### Instructions for the task
Do any lines in the data below contain "Nebraska"? If so, copy every one of them.
··········
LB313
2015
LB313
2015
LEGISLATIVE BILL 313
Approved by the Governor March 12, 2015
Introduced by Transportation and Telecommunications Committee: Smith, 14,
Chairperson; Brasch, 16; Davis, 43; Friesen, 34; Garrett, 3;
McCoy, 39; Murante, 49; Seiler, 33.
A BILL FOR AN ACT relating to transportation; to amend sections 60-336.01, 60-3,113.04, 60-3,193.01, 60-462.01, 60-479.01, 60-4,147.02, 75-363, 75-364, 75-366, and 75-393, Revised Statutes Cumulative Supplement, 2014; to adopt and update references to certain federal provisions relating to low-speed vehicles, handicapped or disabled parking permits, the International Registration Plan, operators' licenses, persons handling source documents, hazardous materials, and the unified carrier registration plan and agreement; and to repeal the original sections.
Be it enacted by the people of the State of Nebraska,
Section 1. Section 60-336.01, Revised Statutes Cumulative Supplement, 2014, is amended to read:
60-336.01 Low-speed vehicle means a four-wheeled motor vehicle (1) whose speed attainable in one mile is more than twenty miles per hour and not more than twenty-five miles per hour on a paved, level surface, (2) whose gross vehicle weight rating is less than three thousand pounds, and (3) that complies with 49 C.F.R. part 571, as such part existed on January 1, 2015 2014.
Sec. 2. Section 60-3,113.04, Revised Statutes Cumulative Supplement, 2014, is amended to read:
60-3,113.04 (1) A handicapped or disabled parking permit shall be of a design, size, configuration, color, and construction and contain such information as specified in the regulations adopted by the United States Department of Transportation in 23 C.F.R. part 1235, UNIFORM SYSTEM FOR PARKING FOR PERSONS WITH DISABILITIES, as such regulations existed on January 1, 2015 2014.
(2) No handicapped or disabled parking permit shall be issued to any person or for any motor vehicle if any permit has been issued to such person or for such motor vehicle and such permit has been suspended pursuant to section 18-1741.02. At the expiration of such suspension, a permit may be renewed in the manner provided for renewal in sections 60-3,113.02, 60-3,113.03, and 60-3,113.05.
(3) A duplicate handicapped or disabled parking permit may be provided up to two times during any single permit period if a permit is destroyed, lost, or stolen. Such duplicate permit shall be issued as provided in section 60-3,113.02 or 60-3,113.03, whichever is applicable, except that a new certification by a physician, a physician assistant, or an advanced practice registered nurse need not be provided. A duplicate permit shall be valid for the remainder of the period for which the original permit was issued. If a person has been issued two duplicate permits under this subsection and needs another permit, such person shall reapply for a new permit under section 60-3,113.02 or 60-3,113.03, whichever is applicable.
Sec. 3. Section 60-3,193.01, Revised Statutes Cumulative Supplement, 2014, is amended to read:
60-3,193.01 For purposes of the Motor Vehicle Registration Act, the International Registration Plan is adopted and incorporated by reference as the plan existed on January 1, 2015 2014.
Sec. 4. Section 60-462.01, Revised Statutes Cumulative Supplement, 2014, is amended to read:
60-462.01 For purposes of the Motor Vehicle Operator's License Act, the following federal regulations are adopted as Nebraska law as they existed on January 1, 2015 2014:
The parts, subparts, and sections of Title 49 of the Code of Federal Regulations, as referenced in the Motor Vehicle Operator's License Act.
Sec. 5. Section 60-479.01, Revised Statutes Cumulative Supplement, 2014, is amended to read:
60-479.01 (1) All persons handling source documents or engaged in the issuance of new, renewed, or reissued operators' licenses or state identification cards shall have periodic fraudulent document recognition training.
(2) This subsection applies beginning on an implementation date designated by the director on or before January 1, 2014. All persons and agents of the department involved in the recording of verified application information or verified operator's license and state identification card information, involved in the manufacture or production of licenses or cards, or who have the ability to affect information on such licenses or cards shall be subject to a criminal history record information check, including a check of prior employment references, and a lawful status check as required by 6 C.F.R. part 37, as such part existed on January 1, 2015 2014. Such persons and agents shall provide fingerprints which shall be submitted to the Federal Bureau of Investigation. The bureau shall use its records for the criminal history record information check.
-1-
··········
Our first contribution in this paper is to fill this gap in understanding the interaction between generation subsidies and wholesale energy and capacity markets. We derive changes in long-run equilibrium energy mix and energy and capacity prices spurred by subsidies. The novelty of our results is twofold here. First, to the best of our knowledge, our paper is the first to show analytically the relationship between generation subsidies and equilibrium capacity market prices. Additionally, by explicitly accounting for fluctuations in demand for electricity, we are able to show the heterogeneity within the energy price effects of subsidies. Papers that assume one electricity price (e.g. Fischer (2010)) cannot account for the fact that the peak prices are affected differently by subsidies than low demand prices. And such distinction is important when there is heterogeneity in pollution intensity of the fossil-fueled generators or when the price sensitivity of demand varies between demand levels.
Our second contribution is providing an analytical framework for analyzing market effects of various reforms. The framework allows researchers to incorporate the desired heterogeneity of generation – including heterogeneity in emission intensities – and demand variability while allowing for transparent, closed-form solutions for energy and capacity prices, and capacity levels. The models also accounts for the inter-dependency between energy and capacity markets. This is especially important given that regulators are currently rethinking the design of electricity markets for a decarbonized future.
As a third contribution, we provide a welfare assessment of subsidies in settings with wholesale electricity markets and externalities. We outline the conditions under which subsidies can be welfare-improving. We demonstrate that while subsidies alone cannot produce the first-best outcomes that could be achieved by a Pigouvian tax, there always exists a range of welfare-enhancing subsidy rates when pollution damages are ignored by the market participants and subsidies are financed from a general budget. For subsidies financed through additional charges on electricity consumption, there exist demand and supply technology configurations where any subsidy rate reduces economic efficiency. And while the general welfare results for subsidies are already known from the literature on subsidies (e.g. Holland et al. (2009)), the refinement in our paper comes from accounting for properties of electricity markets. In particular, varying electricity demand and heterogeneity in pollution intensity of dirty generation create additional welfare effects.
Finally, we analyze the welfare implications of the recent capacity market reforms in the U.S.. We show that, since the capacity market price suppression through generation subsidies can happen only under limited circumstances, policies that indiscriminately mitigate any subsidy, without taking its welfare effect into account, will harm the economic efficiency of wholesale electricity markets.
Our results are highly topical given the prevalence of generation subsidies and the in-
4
··········
### Answer to this problem
Be it enacted by the people of the State of Nebraska,
60-462.01 For purposes of the Motor Vehicle Operator's License Act, the following federal regulations are adopted as Nebraska law as they existed on January 1, 2015 2014:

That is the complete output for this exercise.